WHAT IS REQUIRED:
So that nothing is lost, transcribe each line of the records exactly.

DATA RECORDS:

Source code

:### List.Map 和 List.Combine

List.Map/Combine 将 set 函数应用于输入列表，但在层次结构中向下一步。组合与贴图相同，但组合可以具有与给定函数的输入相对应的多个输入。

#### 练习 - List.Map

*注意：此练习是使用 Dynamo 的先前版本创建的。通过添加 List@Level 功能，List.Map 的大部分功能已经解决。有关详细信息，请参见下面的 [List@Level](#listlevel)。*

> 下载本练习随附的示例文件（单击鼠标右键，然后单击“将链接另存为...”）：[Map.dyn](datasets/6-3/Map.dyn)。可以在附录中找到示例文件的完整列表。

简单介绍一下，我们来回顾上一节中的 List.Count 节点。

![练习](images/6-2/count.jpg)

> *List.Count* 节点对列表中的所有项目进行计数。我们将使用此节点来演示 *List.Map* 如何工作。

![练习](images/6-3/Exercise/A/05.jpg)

RESPONSE BELOW:
Source code

:### List.Map 和 List.Combine

List.Map/Combine 将 set 函数应用于输入列表，但在层次结构中向下一步。组合与贴图相同，但组合可以具有与给定函数的输入相对应的多个输入。

#### 练习 - List.Map

*注意：此练习是使用 Dynamo 的先前版本创建的。通过添加 List@Level 功能，List.Map 的大部分功能已经解决。有关详细信息，请参见下面的 [List@Level](#listlevel)。*

> 下载本练习随附的示例文件（单击鼠标右键，然后单击“将链接另存为...”）：[Map.dyn](datasets/6-3/Map.dyn)。可以在附录中找到示例文件的完整列表。

简单介绍一下，我们来回顾上一节中的 List.Count 节点。

![练习](images/6-2/count.jpg)

> *List.Count* 节点对列表中的所有项目进行计数。我们将使用此节点来演示 *List.Map* 如何工作。

![练习](images/6-3/Exercise/A/05.jpg)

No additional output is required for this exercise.